The deal to bring General Electric’s headquarters to Boston involves a package of city tax breaks and state grants, which increased significantly in size while courting the company north from Connecticut. There’s also the likelihood of a tricky public-private real estate structure that officials have not yet fully explained because they remain in negotiations with the company.
It’s complex and still fairly unclear. But here’s what we know so far about the deal that helped lead GE to pick Boston in January, and the Seaport District property it chose to make its new home in March:
- The city offered GE $25 million over 20 years in a property tax break, and the state offered $120 million in grants that could be put toward public works to support the new headquarters.
- Gov. Charlie Baker’s administration said in January that the state grants could go toward projects on public property including new roads and highway ramps, water and sewer infrastructure, public parking facilities, utility work, or site demolition and remediation.
- City documents released Thursday, and first uncovered by The Boston Globe and WCVB, show that the city and state started negotiations by offering a much smaller incentive package. The city at first considered a property tax break of $8 million to $12 million, and the state had considered a package worth less than it wound up offering as well.
- In March, GE announced it had found its site: It would buy a chunk of generally unused land owned by Procter & Gamble, at the edge of its Gillette headquarters. The 2.5 acres of land include two buildings once used by Necco and an expanse of asphalt.
- In the face of activist opposition, Boston Mayor Marty Walsh has argued that even with the tax break, GE’s new headquarters will generate more in property tax revenue than the site would otherwise if it sat undeveloped.
- The property could generate $48 million over the 20 years of the tax break, meaning the city could still pocket about $23 million, according to the Globe. Meanwhile, The Boston Business Journal says the property could generate $35 million in gross tax revenue over that period.
- It’s difficult to say what the lot generates in taxes now, since it is just a portion of a larger parcel owned by P&G. But P&G pays less annually for the full parcel than GE would for its proposed property, the Globe reports.

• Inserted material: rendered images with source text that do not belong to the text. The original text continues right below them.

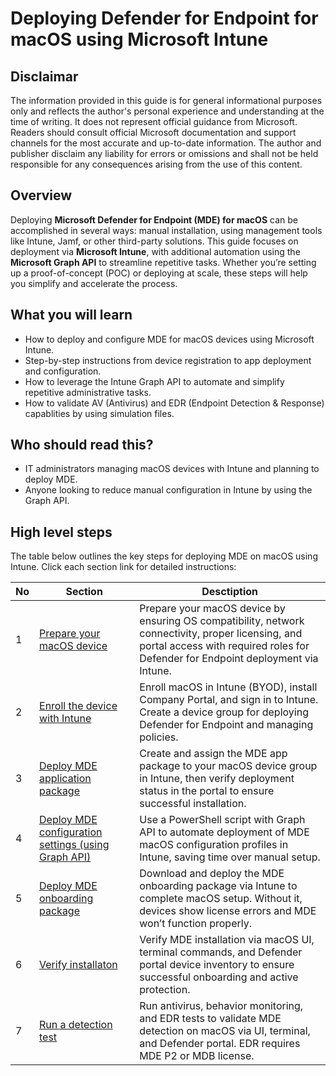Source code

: # Deploying Defender for Endpoint for macOS using Microsoft Intune

## Disclaimar
The information provided in this guide is for general informational purposes only and reflects the author's personal experience and understanding at the time of writing. It does not represent official guidance from Microsoft. Readers should consult official Microsoft documentation and support channels for the most accurate and up-to-date information. The author and publisher disclaim any liability for errors or omissions and shall not be held responsible for any consequences arising from the use of this content.

## Overview
Deploying **Microsoft Defender for Endpoint (MDE) for macOS** can be accomplished in several ways: manual installation, using management tools like Intune, Jamf, or other third-party solutions. This guide focuses on deployment via **Microsoft Intune**, with additional automation using the **Microsoft Graph API** to streamline repetitive tasks. Whether you’re setting up a proof-of-concept (POC) or deploying at scale, these steps will help you simplify and accelerate the process.

## What you will learn
- How to deploy and configure MDE for macOS devices using Microsoft Intune.
- Step-by-step instructions from device registration to app deployment and configuration.
- How to leverage the Intune Graph API to automate and simplify repetitive administrative tasks.
- How to validate AV (Antivirus) and EDR (Endpoint Detection & Response) capablities by using simulation files.

## Who should read this?
- IT administrators managing macOS devices with Intune and planning to deploy MDE.
- Anyone looking to reduce manual configuration in Intune by using the Graph API.

## High level steps
The table below outlines the key steps for deploying MDE on macOS using Intune. Click each section link for detailed instructions:

| No | Section | Desctiption | 
| ------ | ------ | ------ |
| 1 | [Prepare your macOS device](https://github.com/yujiaoMSFT/Microsoft-Defender-For-Endpoint/blob/21bb061f08ad452f0433a2152521e6be31ea472a/macOS/Deploy-MDE-macOS-with-Intune/1_prepare_macOS_device.md) | Prepare your macOS device by ensuring OS compatibility, network connectivity, proper licensing, and portal access with required roles for Defender for Endpoint deployment via Intune.|
| 2 | [Enroll the device with Intune](https://github.com/yujiaoMSFT/Microsoft-Defender-For-Endpoint/blob/b761dc1254cd93a85a99bfd045d5774a5fa3c566/macOS/Deploy-MDE-macOS-with-Intune/2_Enroll_device_with_Intune.md) | Enroll macOS in Intune (BYOD), install Company Portal, and sign in to Intune. Create a device group for deploying Defender for Endpoint and managing policies.|
| 3 | [Deploy MDE application package](https://github.com/yujiaoMSFT/Microsoft-Defender-For-Endpoint/blob/753734989e691e2b7818fa9c9b9a151474fd8038/macOS/Deploy-MDE-macOS-with-Intune/3_Deploy_MDE_App_Package.md) | Create and assign the MDE app package to your macOS device group in Intune, then verify deployment status in the portal to ensure successful installation. |
| 4 | [Deploy MDE configuration settings (using Graph API)](https://github.com/yujiaoMSFT/Microsoft-Defender-For-Endpoint/blob/753734989e691e2b7818fa9c9b9a151474fd8038/macOS/Deploy-MDE-macOS-with-Intune/3_Deploy_MDE_App_Package.md) | Use a PowerShell script with Graph API to automate deployment of MDE macOS configuration profiles in Intune, saving time over manual setup. |
| 5 | [Deploy MDE onboarding package](https://github.com/yujiaoMSFT/Microsoft-Defender-For-Endpoint/blob/a4a36628529268238f43020ee1a619e3baaf7046/macOS/Deploy-MDE-macOS-with-Intune/5_Deploy_MDE_Onboarding_Package.md) | Download and deploy the MDE onboarding package via Intune to complete macOS setup. Without it, devices show license errors and MDE won’t function properly. |
| 6 | [Verify installaton](https://github.com/yujiaoMSFT/Microsoft-Defender-For-Endpoint/blob/4dbedf239c2769502ff9f41b052b9ef6f88434ab/macOS/Deploy-MDE-macOS-with-Intune/6_Verify_Installation.md) | Verify MDE installation via macOS UI, terminal commands, and Defender portal device inventory to ensure successful onboarding and active protection. | 
| 7 | [Run a detection test](https://github.com/yujiaoMSFT/Microsoft-Defender-For-Endpoint/blob/46001444f000f2161777b315e92a05841b4c0455/macOS/Deploy-MDE-macOS-with-Intune/7_Run_Detection_Test.md) | Run antivirus, behavior monitoring, and EDR tests to validate MDE detection on macOS via UI, terminal, and Defender portal. EDR requires MDE P2 or MDB license. |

- GE plans to occupy the two Necco buildings and build a new third facility. The two existing buildings account for about 100,000 square feet of space between them, and GE CEO Jeff Immelt pegs the total headquarters size at 300,000 square feet.

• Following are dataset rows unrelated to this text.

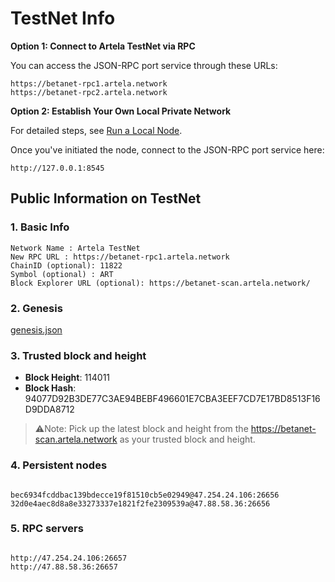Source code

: 
# TestNet Info

**Option 1: Connect to Artela TestNet via RPC**

You can access the JSON-RPC port service through these URLs:

    https://betanet-rpc1.artela.network
    https://betanet-rpc2.artela.network

**Option 2: Establish Your Own Local Private Network**

For detailed steps, see [Run a Local Node](./full-node-setup).

Once you've initiated the node, connect to the JSON-RPC port service here:

    http://127.0.0.1:8545

## Public Information on TestNet

### 1. Basic Info

```
Network Name : Artela TestNet
New RPC URL : https://betanet-rpc1.artela.network
ChainID (optional): 11822
Symbol (optional) : ART
Block Explorer URL (optional): https://betanet-scan.artela.network/
```

### 2. Genesis

[genesis.json](./genesis.json)


### 3. Trusted block and height

- **Block Height**: 114011
- **Block Hash**: 94077D92B3DE77C3AE94BEBF496601E7CBA3EEF7CD7E17BD8513F16D9DDA8712

> ⚠️Note: Pick up the latest block and height from the <https://betanet-scan.artela.network> as your trusted block and height.

### 4. Persistent nodes

```

bec6934fcddbac139bdecce19f81510cb5e02949@47.254.24.106:26656
32d0e4aec8d8a8e33273337e1821f2fe2309539a@47.88.58.36:26656

```

### 5. RPC servers

```

http://47.254.24.106:26657
http://47.88.58.36:26657

```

- Immelt has said that he expects the headquarters project to cost between $80 million and $100 million.
- The headquarters will employ about 800 people — 200 corporate types, plus 600 developers and project managers split between different GE divisions.

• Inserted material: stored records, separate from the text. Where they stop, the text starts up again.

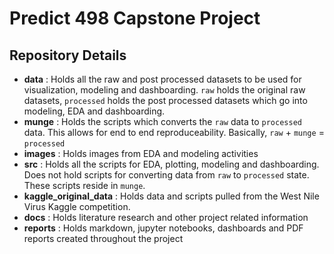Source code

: # Predict 498 Capstone Project

## Repository Details

* **data** : Holds all the raw and post processed datasets to be used for visualization, modeling and dashboarding. `raw` holds the original raw datasets, `processed` holds the post processed datasets which go into modeling, EDA and dashboarding.
* **munge** : Holds the scripts which converts the `raw` data to `processed` data. This allows for end to end reproduceability. Basically, `raw` + `munge` = `processed`
* **images** : Holds images from EDA and modeling activities
* **src** : Holds all the scripts for EDA, plotting, modeling and dashboarding. Does not hold scripts for converting data from `raw` to `processed` state. These scripts reside in `munge`.
* **kaggle_original_data** : Holds data and scripts pulled from the West Nile Virus Kaggle competition.
* **docs** : Holds literature research and other project related information
* **reports** : Holds markdown, jupyter notebooks, dashboards and PDF reports created throughout the project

- Here’s where things get complicated. The Boston Redevelopment Authority could wind up taking ownership of the Necco buildings with GE leasing them, the Globe reported last month.
- Details remain scarce about how that would work, because GE and city officials say the arrangement remains under negotiation. But per the terms of the city’s agreement with the company, GE would be responsible for the operation and renovation costs of the Necco buildings. It would not have to pay rent to the BRA.
- BRA spokesman Nick Martin would not comment on the GE deal specifically, but said that when a private company occupies city-owned land it doesn’t mean the company won’t pay taxes on the land. And the Globe reported that John Barros, Walsh’s economic development head, said GE would still be taxed based on those buildings.
- How the BRA would take ownership after GE purchases the land from P&G is unclear. Globe reporter Jon Chesto tweeted that one form of the plan under consideration would see GE own the new building, while giving the two existing buildings to the BRA for free.
- Barros said that is one possibility. But he also outlined another this week: The $120 million in state grant money used to lure GE to Boston could actually be used to finance the BRA’s purchase of the land from P&G.
- If the BRA owns the property, the state grant money could also be used to rehab the Necco buildings, because those buildings would be public property. “If GE owned the buildings itself, it would be unable to utilize a bulk of those incentives on what would be essentially private property,” the BBJ reported last week.
- GE plans to complete the move by the end of 2018. Executives will begin occupying temporary headquarters this summer.